▸ PROBLEM TO WORK ON: Leaving nothing out, print each line of the material exactly.

*** Begin section ***

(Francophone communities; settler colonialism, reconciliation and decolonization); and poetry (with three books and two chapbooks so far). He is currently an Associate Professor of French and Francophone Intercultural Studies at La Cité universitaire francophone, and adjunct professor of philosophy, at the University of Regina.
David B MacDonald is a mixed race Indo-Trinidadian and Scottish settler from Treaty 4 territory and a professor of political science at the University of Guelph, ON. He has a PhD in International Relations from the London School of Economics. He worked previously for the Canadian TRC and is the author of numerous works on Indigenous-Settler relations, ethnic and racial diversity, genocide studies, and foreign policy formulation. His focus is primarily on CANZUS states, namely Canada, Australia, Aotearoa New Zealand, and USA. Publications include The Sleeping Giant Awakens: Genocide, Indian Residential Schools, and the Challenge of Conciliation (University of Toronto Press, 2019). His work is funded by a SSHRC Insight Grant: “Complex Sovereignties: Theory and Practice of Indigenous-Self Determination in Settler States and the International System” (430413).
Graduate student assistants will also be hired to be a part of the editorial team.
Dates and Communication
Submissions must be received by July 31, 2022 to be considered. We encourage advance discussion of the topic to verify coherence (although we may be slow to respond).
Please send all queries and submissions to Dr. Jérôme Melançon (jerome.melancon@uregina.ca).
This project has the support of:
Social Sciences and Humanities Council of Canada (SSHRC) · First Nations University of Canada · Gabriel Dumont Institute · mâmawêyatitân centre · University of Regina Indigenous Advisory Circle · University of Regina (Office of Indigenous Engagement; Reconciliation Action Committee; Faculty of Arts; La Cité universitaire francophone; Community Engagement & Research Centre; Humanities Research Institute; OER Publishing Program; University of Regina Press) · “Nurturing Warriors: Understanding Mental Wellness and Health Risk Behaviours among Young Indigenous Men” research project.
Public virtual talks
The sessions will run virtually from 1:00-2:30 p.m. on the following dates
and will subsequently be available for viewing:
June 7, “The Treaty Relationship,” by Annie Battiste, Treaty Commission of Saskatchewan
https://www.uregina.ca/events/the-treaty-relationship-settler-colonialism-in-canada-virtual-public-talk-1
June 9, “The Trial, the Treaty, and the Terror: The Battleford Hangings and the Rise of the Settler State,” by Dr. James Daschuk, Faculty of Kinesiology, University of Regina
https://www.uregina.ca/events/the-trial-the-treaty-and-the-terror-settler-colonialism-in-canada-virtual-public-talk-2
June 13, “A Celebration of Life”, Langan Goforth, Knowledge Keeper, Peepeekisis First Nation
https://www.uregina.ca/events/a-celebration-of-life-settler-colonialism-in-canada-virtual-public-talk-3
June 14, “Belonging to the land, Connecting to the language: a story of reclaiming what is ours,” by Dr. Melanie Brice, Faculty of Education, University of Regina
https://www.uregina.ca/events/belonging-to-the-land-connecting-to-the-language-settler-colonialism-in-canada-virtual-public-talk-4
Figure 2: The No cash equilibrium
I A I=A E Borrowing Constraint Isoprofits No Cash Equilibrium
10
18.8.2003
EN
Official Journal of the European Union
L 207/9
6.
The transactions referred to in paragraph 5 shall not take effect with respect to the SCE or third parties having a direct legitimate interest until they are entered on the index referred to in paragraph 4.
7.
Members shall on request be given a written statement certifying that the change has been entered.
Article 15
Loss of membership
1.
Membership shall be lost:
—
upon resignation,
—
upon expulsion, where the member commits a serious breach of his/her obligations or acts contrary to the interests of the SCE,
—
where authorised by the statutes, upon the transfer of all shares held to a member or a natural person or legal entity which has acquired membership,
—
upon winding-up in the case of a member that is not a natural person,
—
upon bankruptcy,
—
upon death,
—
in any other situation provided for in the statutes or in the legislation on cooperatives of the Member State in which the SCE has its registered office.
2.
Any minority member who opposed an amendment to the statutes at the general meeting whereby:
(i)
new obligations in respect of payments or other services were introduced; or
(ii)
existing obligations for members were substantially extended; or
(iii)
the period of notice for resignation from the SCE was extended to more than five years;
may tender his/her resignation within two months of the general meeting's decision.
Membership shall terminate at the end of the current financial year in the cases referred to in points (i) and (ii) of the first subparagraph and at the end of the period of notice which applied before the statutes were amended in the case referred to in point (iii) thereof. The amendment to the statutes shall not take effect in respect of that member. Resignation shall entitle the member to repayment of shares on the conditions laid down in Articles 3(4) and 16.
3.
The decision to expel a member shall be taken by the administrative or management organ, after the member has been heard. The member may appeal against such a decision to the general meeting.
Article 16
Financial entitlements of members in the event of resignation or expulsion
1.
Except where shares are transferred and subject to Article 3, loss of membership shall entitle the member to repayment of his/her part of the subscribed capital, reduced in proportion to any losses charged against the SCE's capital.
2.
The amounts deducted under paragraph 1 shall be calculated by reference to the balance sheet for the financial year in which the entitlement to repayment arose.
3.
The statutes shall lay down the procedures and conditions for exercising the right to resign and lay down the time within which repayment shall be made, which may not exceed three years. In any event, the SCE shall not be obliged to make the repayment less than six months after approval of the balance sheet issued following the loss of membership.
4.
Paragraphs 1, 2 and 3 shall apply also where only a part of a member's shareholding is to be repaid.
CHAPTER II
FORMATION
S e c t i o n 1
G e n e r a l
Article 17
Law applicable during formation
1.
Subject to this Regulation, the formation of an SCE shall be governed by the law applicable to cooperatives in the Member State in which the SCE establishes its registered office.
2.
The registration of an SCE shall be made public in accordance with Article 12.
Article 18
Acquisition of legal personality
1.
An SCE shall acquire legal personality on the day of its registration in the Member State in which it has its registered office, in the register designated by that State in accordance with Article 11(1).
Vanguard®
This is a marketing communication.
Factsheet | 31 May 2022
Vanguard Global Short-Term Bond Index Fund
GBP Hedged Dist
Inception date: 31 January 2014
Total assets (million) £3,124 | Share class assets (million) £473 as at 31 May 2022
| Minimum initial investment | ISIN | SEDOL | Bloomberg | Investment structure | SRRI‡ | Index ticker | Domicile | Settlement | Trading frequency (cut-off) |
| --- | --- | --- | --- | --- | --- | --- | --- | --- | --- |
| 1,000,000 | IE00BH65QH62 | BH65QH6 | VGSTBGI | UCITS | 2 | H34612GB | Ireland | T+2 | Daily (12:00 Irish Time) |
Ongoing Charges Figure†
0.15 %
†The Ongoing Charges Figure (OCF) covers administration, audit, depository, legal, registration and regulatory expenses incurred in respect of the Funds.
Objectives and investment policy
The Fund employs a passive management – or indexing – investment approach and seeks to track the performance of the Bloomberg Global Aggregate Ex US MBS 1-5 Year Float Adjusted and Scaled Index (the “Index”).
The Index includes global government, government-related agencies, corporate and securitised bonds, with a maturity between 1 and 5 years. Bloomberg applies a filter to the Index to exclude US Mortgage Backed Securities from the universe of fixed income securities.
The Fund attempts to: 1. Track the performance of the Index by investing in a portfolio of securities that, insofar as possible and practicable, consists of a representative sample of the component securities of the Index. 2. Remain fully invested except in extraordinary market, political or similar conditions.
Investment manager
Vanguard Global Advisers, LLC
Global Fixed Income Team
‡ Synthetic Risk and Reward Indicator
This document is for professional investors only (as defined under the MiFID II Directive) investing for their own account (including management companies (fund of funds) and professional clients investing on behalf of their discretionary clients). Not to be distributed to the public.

*** End section ***

▸ EXERCISE ANSWER:
(Francophone communities; settler colonialism, reconciliation and decolonization); and poetry (with three books and two chapbooks so far). He is currently an Associate Professor of French and Francophone Intercultural Studies at La Cité universitaire francophone, and adjunct professor of philosophy, at the University of Regina.
David B MacDonald is a mixed race Indo-Trinidadian and Scottish settler from Treaty 4 territory and a professor of political science at the University of Guelph, ON. He has a PhD in International Relations from the London School of Economics. He worked previously for the Canadian TRC and is the author of numerous works on Indigenous-Settler relations, ethnic and racial diversity, genocide studies, and foreign policy formulation. His focus is primarily on CANZUS states, namely Canada, Australia, Aotearoa New Zealand, and USA. Publications include The Sleeping Giant Awakens: Genocide, Indian Residential Schools, and the Challenge of Conciliation (University of Toronto Press, 2019). His work is funded by a SSHRC Insight Grant: “Complex Sovereignties: Theory and Practice of Indigenous-Self Determination in Settler States and the International System” (430413).
Graduate student assistants will also be hired to be a part of the editorial team.
Dates and Communication
Submissions must be received by July 31, 2022 to be considered. We encourage advance discussion of the topic to verify coherence (although we may be slow to respond).
Please send all queries and submissions to Dr. Jérôme Melançon (jerome.melancon@uregina.ca).
This project has the support of:
Social Sciences and Humanities Council of Canada (SSHRC) · First Nations University of Canada · Gabriel Dumont Institute · mâmawêyatitân centre · University of Regina Indigenous Advisory Circle · University of Regina (Office of Indigenous Engagement; Reconciliation Action Committee; Faculty of Arts; La Cité universitaire francophone; Community Engagement & Research Centre; Humanities Research Institute; OER Publishing Program; University of Regina Press) · “Nurturing Warriors: Understanding Mental Wellness and Health Risk Behaviours among Young Indigenous Men” research project.
Public virtual talks
The sessions will run virtually from 1:00-2:30 p.m. on the following dates
and will subsequently be available for viewing:
June 7, “The Treaty Relationship,” by Annie Battiste, Treaty Commission of Saskatchewan
https://www.uregina.ca/events/the-treaty-relationship-settler-colonialism-in-canada-virtual-public-talk-1
June 9, “The Trial, the Treaty, and the Terror: The Battleford Hangings and the Rise of the Settler State,” by Dr. James Daschuk, Faculty of Kinesiology, University of Regina
https://www.uregina.ca/events/the-trial-the-treaty-and-the-terror-settler-colonialism-in-canada-virtual-public-talk-2
June 13, “A Celebration of Life”, Langan Goforth, Knowledge Keeper, Peepeekisis First Nation
https://www.uregina.ca/events/a-celebration-of-life-settler-colonialism-in-canada-virtual-public-talk-3
June 14, “Belonging to the land, Connecting to the language: a story of reclaiming what is ours,” by Dr. Melanie Brice, Faculty of Education, University of Regina
https://www.uregina.ca/events/belonging-to-the-land-connecting-to-the-language-settler-colonialism-in-canada-virtual-public-talk-4
Figure 2: The No cash equilibrium
I A I=A E Borrowing Constraint Isoprofits No Cash Equilibrium
10
18.8.2003
EN
Official Journal of the European Union
L 207/9
6.
The transactions referred to in paragraph 5 shall not take effect with respect to the SCE or third parties having a direct legitimate interest until they are entered on the index referred to in paragraph 4.
7.
Members shall on request be given a written statement certifying that the change has been entered.
Article 15
Loss of membership
1.
Membership shall be lost:
—
upon resignation,
—
upon expulsion, where the member commits a serious breach of his/her obligations or acts contrary to the interests of the SCE,
—
where authorised by the statutes, upon the transfer of all shares held to a member or a natural person or legal entity which has acquired membership,
—
upon winding-up in the case of a member that is not a natural person,
—
upon bankruptcy,
—
upon death,
—
in any other situation provided for in the statutes or in the legislation on cooperatives of the Member State in which the SCE has its registered office.
2.
Any minority member who opposed an amendment to the statutes at the general meeting whereby:
(i)
new obligations in respect of payments or other services were introduced; or
(ii)
existing obligations for members were substantially extended; or
(iii)
the period of notice for resignation from the SCE was extended to more than five years;
may tender his/her resignation within two months of the general meeting's decision.
Membership shall terminate at the end of the current financial year in the cases referred to in points (i) and (ii) of the first subparagraph and at the end of the period of notice which applied before the statutes were amended in the case referred to in point (iii) thereof. The amendment to the statutes shall not take effect in respect of that member. Resignation shall entitle the member to repayment of shares on the conditions laid down in Articles 3(4) and 16.
3.
The decision to expel a member shall be taken by the administrative or management organ, after the member has been heard. The member may appeal against such a decision to the general meeting.
Article 16
Financial entitlements of members in the event of resignation or expulsion
1.
Except where shares are transferred and subject to Article 3, loss of membership shall entitle the member to repayment of his/her part of the subscribed capital, reduced in proportion to any losses charged against the SCE's capital.
2.
The amounts deducted under paragraph 1 shall be calculated by reference to the balance sheet for the financial year in which the entitlement to repayment arose.
3.
The statutes shall lay down the procedures and conditions for exercising the right to resign and lay down the time within which repayment shall be made, which may not exceed three years. In any event, the SCE shall not be obliged to make the repayment less than six months after approval of the balance sheet issued following the loss of membership.
4.
Paragraphs 1, 2 and 3 shall apply also where only a part of a member's shareholding is to be repaid.
CHAPTER II
FORMATION
S e c t i o n 1
G e n e r a l
Article 17
Law applicable during formation
1.
Subject to this Regulation, the formation of an SCE shall be governed by the law applicable to cooperatives in the Member State in which the SCE establishes its registered office.
2.
The registration of an SCE shall be made public in accordance with Article 12.
Article 18
Acquisition of legal personality
1.
An SCE shall acquire legal personality on the day of its registration in the Member State in which it has its registered office, in the register designated by that State in accordance with Article 11(1).
Vanguard®
This is a marketing communication.
Factsheet | 31 May 2022
Vanguard Global Short-Term Bond Index Fund
GBP Hedged Dist
Inception date: 31 January 2014
Total assets (million) £3,124 | Share class assets (million) £473 as at 31 May 2022
| Minimum initial investment | ISIN | SEDOL | Bloomberg | Investment structure | SRRI‡ | Index ticker | Domicile | Settlement | Trading frequency (cut-off) |
| --- | --- | --- | --- | --- | --- | --- | --- | --- | --- |
| 1,000,000 | IE00BH65QH62 | BH65QH6 | VGSTBGI | UCITS | 2 | H34612GB | Ireland | T+2 | Daily (12:00 Irish Time) |
Ongoing Charges Figure†
0.15 %
†The Ongoing Charges Figure (OCF) covers administration, audit, depository, legal, registration and regulatory expenses incurred in respect of the Funds.
Objectives and investment policy
The Fund employs a passive management – or indexing – investment approach and seeks to track the performance of the Bloomberg Global Aggregate Ex US MBS 1-5 Year Float Adjusted and Scaled Index (the “Index”).
The Index includes global government, government-related agencies, corporate and securitised bonds, with a maturity between 1 and 5 years. Bloomberg applies a filter to the Index to exclude US Mortgage Backed Securities from the universe of fixed income securities.
The Fund attempts to: 1. Track the performance of the Index by investing in a portfolio of securities that, insofar as possible and practicable, consists of a representative sample of the component securities of the Index. 2. Remain fully invested except in extraordinary market, political or similar conditions.
Investment manager
Vanguard Global Advisers, LLC
Global Fixed Income Team
‡ Synthetic Risk and Reward Indicator
This document is for professional investors only (as defined under the MiFID II Directive) investing for their own account (including management companies (fund of funds) and professional clients investing on behalf of their discretionary clients). Not to be distributed to the public.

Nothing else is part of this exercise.